- The yield curve, which measures the difference between short- and long-term bond yields, hit its narrowest point since October 2007.
- When the curve inverts, meaning long-term yields fall below short-term yields, it has historically indicated that a recession is coming.
- Follow 2-year and 10-year Treasury yields here.
What’s happening in the bond market is raising recession fears.
The 2-year/10-year spread, which measures the difference between short- and long-term bond yields, fell to 47 basis points as of Thursday afternoon. That’s the narrowest spread since October 2007, a few months before the Great Recession.
What causes flattening and why it matters
A flattening yield curve happens when the difference between short- and long-term bond yields narrows. Right now, that’s because long-term yields are falling and short-term yields are climbing.
The benchmark 10-year Treasury yield dropped this week to a six-month low, about 2.75%. Meanwhile the 2-year yield has been on the rise in anticipation of more Fed rate hikes. The yield hit nearly 2.30% earlier this month, a level not seen since 2008.
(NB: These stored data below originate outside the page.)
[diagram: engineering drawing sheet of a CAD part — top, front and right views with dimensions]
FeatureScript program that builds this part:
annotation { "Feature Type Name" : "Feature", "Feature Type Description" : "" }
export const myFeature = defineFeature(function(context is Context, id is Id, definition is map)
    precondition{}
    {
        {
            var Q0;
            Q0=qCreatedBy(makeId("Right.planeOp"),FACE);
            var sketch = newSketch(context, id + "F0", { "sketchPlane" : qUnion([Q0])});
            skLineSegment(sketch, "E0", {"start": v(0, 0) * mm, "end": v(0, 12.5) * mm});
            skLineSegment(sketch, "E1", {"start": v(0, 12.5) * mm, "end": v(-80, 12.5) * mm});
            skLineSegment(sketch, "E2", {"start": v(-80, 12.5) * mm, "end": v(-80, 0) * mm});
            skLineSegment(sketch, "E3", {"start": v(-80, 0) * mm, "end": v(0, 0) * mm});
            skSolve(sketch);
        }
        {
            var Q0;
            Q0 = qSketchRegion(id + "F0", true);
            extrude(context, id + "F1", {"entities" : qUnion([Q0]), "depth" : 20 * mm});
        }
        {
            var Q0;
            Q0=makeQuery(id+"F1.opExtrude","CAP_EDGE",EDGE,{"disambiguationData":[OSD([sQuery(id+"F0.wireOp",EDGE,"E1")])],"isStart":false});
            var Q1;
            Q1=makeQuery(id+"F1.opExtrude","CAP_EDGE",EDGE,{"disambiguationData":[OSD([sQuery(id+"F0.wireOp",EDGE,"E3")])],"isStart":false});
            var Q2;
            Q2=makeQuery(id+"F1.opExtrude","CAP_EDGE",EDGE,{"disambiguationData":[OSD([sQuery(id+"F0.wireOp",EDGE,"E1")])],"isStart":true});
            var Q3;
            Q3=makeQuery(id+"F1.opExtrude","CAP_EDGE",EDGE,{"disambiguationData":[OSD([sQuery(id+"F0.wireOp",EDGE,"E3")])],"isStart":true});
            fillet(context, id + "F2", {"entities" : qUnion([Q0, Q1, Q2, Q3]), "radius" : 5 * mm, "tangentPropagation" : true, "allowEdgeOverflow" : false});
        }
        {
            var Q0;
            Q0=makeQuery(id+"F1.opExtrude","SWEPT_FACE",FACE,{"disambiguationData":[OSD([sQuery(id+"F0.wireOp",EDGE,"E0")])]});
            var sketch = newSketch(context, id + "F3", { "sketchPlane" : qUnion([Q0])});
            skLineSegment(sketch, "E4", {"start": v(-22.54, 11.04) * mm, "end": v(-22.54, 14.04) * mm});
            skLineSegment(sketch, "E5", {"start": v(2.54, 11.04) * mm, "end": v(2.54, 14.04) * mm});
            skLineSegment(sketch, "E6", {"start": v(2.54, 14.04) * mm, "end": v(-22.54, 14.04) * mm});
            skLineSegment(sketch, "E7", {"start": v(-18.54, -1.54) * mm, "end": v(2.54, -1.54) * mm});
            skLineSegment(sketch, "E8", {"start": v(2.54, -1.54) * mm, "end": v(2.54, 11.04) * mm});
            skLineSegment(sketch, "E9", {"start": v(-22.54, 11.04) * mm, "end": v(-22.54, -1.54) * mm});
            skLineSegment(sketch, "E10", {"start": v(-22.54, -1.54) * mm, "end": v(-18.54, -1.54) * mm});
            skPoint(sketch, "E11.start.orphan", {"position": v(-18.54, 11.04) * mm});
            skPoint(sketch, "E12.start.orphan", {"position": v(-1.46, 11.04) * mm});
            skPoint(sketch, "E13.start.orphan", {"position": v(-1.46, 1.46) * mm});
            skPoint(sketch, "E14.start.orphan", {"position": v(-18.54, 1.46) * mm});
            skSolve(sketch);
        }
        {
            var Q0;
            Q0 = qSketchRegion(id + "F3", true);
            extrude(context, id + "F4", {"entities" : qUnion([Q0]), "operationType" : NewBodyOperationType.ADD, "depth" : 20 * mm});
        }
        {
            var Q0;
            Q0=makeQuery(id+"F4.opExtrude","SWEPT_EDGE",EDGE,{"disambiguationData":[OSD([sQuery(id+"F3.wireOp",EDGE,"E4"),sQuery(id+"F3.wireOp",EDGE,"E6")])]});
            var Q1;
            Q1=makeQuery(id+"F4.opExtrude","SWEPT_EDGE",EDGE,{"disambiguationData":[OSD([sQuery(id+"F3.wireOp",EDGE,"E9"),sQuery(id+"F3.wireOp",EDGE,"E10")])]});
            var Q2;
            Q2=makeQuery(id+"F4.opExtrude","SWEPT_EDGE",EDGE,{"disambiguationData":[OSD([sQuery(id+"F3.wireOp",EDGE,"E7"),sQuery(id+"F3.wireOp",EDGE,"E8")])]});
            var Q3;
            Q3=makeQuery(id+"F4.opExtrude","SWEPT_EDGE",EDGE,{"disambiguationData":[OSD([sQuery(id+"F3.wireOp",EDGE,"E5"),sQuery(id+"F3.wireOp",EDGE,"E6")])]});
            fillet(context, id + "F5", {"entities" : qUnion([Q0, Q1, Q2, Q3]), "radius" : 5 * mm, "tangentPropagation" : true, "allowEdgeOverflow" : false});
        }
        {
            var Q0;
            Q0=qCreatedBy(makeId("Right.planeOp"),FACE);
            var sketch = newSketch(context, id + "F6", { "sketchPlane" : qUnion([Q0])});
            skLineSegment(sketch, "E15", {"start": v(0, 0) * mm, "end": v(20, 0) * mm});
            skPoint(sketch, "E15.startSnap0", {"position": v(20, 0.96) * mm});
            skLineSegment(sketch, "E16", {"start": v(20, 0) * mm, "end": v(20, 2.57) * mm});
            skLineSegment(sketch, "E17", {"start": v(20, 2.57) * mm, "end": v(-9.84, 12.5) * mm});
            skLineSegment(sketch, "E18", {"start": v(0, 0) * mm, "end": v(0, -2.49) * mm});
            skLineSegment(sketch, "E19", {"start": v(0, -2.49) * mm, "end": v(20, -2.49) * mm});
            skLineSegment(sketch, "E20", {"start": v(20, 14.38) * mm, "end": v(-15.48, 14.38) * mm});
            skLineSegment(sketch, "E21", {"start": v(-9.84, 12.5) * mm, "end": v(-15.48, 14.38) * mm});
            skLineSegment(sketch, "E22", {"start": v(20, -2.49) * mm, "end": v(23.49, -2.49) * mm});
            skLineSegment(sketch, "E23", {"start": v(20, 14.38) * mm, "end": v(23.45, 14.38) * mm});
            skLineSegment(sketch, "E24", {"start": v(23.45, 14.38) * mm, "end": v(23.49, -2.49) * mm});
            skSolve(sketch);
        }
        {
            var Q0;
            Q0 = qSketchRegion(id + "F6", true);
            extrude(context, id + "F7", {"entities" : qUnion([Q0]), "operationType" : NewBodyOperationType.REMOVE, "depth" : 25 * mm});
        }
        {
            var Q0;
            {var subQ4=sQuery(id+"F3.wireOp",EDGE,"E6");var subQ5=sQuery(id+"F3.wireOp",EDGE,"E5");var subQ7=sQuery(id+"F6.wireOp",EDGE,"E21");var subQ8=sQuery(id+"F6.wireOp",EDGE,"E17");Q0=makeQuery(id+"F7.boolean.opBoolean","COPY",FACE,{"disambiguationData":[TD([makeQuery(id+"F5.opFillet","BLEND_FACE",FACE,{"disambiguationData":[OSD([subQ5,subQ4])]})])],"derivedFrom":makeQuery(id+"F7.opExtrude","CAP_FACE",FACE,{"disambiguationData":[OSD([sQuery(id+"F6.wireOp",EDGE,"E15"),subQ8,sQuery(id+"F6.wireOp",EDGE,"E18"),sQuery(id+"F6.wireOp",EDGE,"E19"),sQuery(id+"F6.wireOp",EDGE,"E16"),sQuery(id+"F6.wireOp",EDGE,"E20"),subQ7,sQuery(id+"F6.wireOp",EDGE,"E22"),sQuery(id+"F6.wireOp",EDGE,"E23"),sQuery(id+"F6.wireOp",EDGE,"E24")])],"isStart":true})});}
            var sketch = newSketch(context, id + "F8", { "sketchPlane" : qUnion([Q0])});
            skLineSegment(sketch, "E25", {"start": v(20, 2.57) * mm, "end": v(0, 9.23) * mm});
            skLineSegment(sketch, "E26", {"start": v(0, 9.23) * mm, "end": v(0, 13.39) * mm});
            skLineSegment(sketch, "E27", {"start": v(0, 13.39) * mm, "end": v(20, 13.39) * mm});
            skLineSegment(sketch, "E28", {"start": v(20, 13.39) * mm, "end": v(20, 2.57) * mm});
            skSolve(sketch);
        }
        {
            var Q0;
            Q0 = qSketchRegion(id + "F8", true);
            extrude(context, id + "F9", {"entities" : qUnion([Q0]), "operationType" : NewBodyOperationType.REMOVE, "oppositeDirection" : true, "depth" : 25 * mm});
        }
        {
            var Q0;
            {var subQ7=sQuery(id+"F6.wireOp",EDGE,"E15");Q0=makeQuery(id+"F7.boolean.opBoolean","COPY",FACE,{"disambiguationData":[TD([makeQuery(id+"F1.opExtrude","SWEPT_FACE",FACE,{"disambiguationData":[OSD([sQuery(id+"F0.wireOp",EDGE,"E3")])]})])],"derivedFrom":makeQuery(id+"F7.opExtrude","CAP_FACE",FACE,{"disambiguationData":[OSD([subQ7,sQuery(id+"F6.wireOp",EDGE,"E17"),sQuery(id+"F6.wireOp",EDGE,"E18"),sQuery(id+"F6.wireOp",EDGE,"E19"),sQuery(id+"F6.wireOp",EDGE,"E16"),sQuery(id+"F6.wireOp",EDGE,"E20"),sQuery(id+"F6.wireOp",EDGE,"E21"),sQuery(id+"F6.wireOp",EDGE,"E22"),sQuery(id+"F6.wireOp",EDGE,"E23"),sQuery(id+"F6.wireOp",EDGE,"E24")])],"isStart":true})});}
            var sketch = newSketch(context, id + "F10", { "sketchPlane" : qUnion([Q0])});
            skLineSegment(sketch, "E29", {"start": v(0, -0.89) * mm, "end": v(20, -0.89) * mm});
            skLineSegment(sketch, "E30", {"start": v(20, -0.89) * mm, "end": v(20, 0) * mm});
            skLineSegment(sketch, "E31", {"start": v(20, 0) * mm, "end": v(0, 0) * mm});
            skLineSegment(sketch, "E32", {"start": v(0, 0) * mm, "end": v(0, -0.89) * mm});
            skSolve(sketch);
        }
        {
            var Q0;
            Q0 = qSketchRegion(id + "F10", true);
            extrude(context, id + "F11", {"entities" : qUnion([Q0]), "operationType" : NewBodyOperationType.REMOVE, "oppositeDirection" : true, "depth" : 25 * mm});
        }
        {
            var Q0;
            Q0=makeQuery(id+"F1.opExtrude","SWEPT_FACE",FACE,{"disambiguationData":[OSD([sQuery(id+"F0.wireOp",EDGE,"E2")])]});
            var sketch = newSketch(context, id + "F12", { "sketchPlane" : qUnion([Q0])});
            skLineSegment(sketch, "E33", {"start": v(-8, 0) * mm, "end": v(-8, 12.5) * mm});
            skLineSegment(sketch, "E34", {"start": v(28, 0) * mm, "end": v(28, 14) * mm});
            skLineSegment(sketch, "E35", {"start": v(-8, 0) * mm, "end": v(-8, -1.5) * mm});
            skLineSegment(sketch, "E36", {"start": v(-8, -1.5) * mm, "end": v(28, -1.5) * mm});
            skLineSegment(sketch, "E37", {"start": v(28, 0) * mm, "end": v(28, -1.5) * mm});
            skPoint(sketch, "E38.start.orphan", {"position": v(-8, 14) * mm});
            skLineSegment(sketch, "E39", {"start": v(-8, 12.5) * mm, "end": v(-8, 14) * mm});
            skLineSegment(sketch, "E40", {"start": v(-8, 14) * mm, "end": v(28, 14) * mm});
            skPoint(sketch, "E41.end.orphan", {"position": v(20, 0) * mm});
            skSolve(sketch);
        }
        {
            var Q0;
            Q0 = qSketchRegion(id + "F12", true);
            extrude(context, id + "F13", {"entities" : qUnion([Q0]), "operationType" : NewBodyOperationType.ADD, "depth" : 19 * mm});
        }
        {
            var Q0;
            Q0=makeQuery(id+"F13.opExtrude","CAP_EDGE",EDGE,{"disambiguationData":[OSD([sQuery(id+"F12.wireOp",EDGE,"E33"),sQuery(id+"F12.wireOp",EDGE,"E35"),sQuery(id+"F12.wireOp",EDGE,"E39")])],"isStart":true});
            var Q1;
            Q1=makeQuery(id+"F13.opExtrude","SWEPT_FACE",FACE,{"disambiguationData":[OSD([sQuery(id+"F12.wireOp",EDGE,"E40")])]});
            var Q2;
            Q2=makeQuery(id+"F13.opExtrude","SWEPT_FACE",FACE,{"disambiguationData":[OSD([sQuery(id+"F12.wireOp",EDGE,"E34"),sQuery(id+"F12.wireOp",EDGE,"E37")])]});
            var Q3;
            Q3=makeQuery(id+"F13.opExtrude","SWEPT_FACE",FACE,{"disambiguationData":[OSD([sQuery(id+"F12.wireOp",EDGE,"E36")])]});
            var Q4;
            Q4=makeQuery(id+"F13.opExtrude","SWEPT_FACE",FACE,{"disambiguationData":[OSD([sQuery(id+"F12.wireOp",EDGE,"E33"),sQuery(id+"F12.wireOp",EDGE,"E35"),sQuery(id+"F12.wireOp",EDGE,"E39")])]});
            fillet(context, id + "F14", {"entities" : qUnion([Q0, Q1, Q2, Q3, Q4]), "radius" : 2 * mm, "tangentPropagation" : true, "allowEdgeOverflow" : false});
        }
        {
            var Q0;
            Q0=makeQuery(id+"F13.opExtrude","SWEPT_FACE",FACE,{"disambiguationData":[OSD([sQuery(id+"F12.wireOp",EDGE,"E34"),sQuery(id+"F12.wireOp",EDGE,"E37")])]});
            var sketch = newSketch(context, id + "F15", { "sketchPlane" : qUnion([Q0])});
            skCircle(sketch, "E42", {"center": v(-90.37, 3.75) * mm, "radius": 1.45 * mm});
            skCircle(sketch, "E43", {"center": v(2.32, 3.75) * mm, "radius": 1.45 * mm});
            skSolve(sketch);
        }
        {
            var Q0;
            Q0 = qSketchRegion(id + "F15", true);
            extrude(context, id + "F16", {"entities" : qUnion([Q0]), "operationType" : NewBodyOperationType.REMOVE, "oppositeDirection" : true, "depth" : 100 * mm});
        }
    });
This matters because the curve is approaching inversion, a key recession indicator.
How an inverted curve could signal a recession
The yield curve is considered inverted when short-term yields are trading higher than long-term yields, meaning investors expect returns to depreciate in the long run.
And historically, that phenomenon doesn’t play out well. An inverted yield curve has preceded every recession in the past 60 years.
What analysts are saying
Morgan Stanley analysts called the flattening curve a “potential warning” in a note out this week, adding that it’s a key measure of concern signalling “the Fed getting ahead of itself.”
The analysts wrote, “It will be critical to see how the spread reacts in the following weeks.”
Others are saying it’s important to not get too caught up on the narrowing 2-10-year spread.
“The challenge for equity investors during the balance of this recovery is remaining appropriately attentive to the yield curve as it nears inversion but remembering the stock market often does well with a positively-sloped yield curve, even if flattening,” Leuthold Group chief investment strategist Jim Paulsen told the Financial Times.
What Fed officials are saying
There isn’t a consensus among officials at the Federal Reserve about what the flattening yield curve means.
Fed Chair Jerome Powell said at a press conference last week that it doesn’t necessarily mean a recession is on deck. Other central bank leaders, including Cleveland Federal Reserve President Loretta Mester, have echoed that sentiment.
Meanwhile, others see an inverted curve as reason to hit the panic button.
“The term spread-the difference between long-term and short-term interest rates-is a strikingly accurate predictor of future economic activity,” Federal Reserve of San Francisco economists Michael Bauer and Thomas Mertens wrote in a note earlier this month.
An inverted curve “reliably predicts low future output growth and indicates a high probability of recession,” Bauer and Mertens added.